Russia has been hit by the fall in oil prices, although not as much as Saudi Arabia, at an important juncture when it is chairing the G20; the latter has been found wanting not only in terms of the crisis but also in terms of a coordinated (though not necessarily synchronised) way out of the crisis. The G20 restricts itself to endorsing what has already been agreed and has been unable to set up a global healthcare plan for tackling coronavirus. According to the IMF, Riyadh had based its budget plans on an oil price of more than US$80/barrel, and Russia on around US$42. The price of crude oil continues to fall. At the end of last week, after the OPEP+ agreement, the benchmark barrel of Brent crude hovered around US$32.

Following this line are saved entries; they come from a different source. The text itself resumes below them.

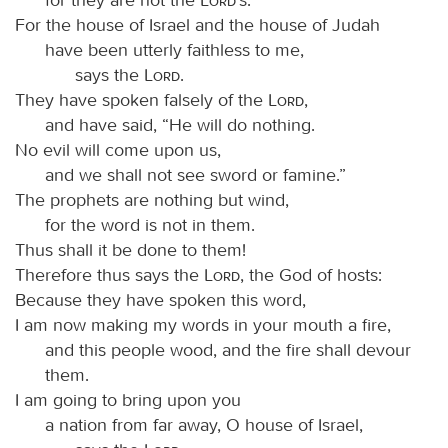
For the house of Israel and the house of Judah
have been utterly faithless to me,
says the
Lord
.
They have spoken falsely of the
Lord
,
and have said, “He will do nothing.
No evil will come upon us,
and we shall not see sword or famine.”
The prophets are nothing but wind,
for the word is not in them.
Thus shall it be done to them!
Therefore thus says the
Lord
, the God of hosts:
Because they have spoken this word,
I am now making my words in your mouth a fire,
and this people wood, and the fire shall devour
them.
I am going to bring upon you
a nation from far away, O house of Israel,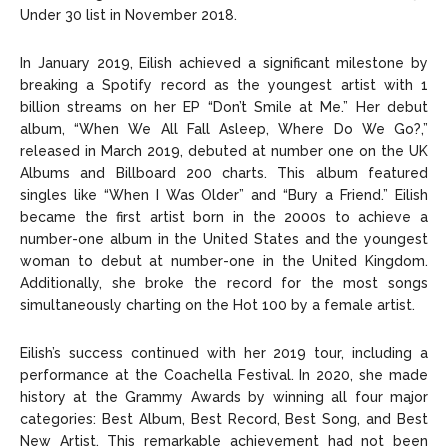
Under 30 list in November 2018.
In January 2019, Eilish achieved a significant milestone by
breaking a Spotify record as the youngest artist with 1
billion streams on her EP “Don’t Smile at Me.” Her debut
album, “When We All Fall Asleep, Where Do We Go?,”
released in March 2019, debuted at number one on the UK
Albums and Billboard 200 charts. This album featured
singles like “When I Was Older” and “Bury a Friend.” Eilish
became the first artist born in the 2000s to achieve a
number-one album in the United States and the youngest
woman to debut at number-one in the United Kingdom.
Additionally, she broke the record for the most songs
simultaneously charting on the Hot 100 by a female artist.
Eilish’s success continued with her 2019 tour, including a
performance at the Coachella Festival. In 2020, she made
history at the Grammy Awards by winning all four major
categories: Best Album, Best Record, Best Song, and Best
New Artist. This remarkable achievement had not been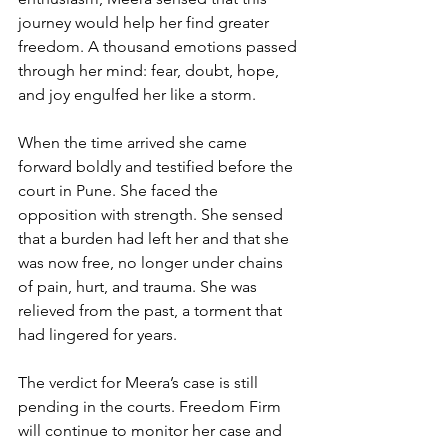
journey would help her find greater 
freedom. A thousand emotions passed 
through her mind: fear, doubt, hope, 
and joy engulfed her like a storm. 
When the time arrived she came 
forward boldly and testified before the 
court in Pune. She faced the 
opposition with strength. She sensed 
that a burden had left her and that she 
was now free, no longer under chains 
of pain, hurt, and trauma. She was 
relieved from the past, a torment that 
had lingered for years.
The verdict for Meera’s case is still 
pending in the courts. Freedom Firm 
will continue to monitor her case and 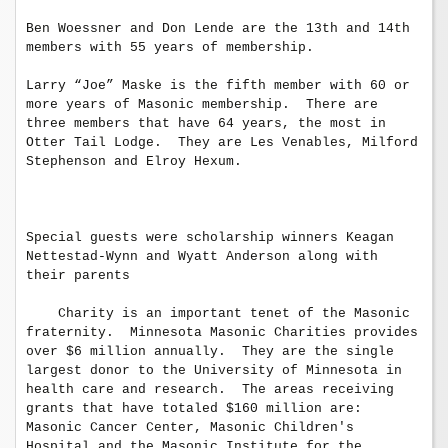
Ben Woessner and Don Lende are the 13th and 14th 
members with 55 years of membership.

Larry “Joe” Maske is the fifth member with 60 or 
more years of Masonic membership.  There are 
three members that have 64 years, the most in 
Otter Tail Lodge.  They are Les Venables, Milford 
Stephenson and Elroy Hexum.

Special guests were scholarship winners Keagan 
Nettestad-Wynn and Wyatt Anderson along with 
their parents 

    Charity is an important tenet of the Masonic 
fraternity.  Minnesota Masonic Charities provides 
over $6 million annually.  They are the single 
largest donor to the University of Minnesota in 
health care and research.  The areas receiving

grants that have totaled $160 million are: 
Masonic Cancer Center, Masonic Children's 
Hospital and the Masonic Institute for the 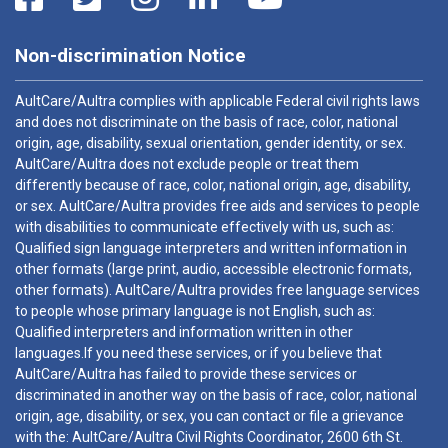
Non-discrimination Notice
AultCare/Aultra complies with applicable Federal civil rights laws
and does not discriminate on the basis of race, color, national
origin, age, disability, sexual orientation, gender identity, or sex.
AultCare/Aultra does not exclude people or treat them
differently because of race, color, national origin, age, disability,
or sex. AultCare/Aultra provides free aids and services to people
with disabilities to communicate effectively with us, such as:
Qualified sign language interpreters and written information in
other formats (large print, audio, accessible electronic formats,
other formats). AultCare/Aultra provides free language services
to people whose primary language is not English, such as:
Qualified interpreters and information written in other
languages.If you need these services, or if you believe that
AultCare/Aultra has failed to provide these services or
discriminated in another way on the basis of race, color, national
origin, age, disability, or sex, you can contact or file a grievance
with the: AultCare/Aultra Civil Rights Coordinator, 2600 6th St.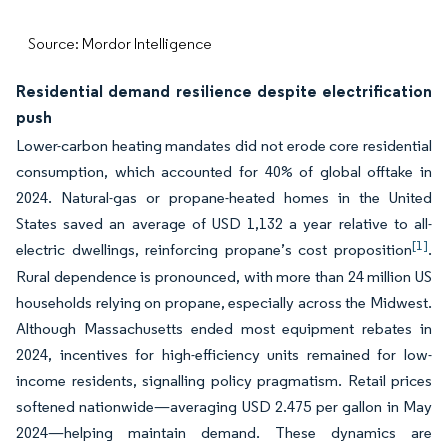
Source: Mordor Intelligence
Residential demand resilience despite electrification
push
Lower-carbon heating mandates did not erode core residential
consumption, which accounted for 40% of global offtake in
2024. Natural-gas or propane-heated homes in the United
States saved an average of USD 1,132 a year relative to all-
[1]
electric dwellings, reinforcing propane’s cost proposition
.
Rural dependence is pronounced, with more than 24 million US
households relying on propane, especially across the Midwest.
Although Massachusetts ended most equipment rebates in
2024, incentives for high-efficiency units remained for low-
income residents, signalling policy pragmatism. Retail prices
softened nationwide—averaging USD 2.475 per gallon in May
2024—helping maintain demand. These dynamics are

The fall in international trade and the process of deglobalisation that has already been alluded to in this blog could harm us all. Henry Kissinger argues that ‘the pandemic has prompted an anachronism, a revival of the walled city in an age when prosperity depends on global trade and movement of people’. Perhaps the country it will least affect is the US (where foreign trade accounts for slightly more than 25% of GDP), unlike China (38% in 2018, having reduced its dependence on exports as the engine of its growth). Recent policies to reduce Western dependence on Chinese companies will damage it. The EU is most dependent on foreign trade: to the tune of 87% of GDP.

We are facing a ‘global battle of narratives’, in the words of the EU’s foreign policy chief, Josep Borrell. To a large extent it is a return to ideologies under a new guise, and accompanied by the instrument of healthcare aid. The crisis is going to be highly defining in terms of ideologies. China has a great deal to gain. Neoliberalism has taken a mortal blow and how democratic liberalism will fare remains to be seen. As for the EU ideal, Merkel has already summed it up when she said, ‘the European Union finds itself facing its greatest test since it was founded’. Europe, if it regroups, while not playing a leading role, could provide an example. If it does not, the European project could also unravel, and with it much else.

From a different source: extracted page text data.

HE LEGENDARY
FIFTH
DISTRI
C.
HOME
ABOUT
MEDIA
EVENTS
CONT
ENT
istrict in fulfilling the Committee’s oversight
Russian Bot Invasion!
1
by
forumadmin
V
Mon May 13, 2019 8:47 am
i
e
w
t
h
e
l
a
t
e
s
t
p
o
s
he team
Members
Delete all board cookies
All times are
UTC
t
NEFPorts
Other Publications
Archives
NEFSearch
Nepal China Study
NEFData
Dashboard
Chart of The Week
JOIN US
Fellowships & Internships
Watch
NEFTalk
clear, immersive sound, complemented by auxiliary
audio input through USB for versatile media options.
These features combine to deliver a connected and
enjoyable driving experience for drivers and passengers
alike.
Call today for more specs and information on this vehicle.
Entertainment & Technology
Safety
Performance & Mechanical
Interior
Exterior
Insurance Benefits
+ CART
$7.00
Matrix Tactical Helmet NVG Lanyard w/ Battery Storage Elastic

Moments of widespread geopolitical weakness –based on widespread socio-economic weakness– are potentially positive if they lead to a de-escalation of existing conflicts (such as the one in Yemen). But they can also be dangerous if they generate political destabilisation and civil disobedience movements. Alongside the pandemic itself, the greatest danger in many societies is that of social collapse. ‘As the global economy comes apart, societies may too’, as Branko Milanovic puts it.

Movement towards more global governance is called for, with rather more than just a revamp of the current international institutions, leading towards more effective multilateralism, which could be built around a Global Health System going far beyond the current WHO. This could oversee a fair and coordinated rescue from the profound economic and social crisis under way, which weakens us all.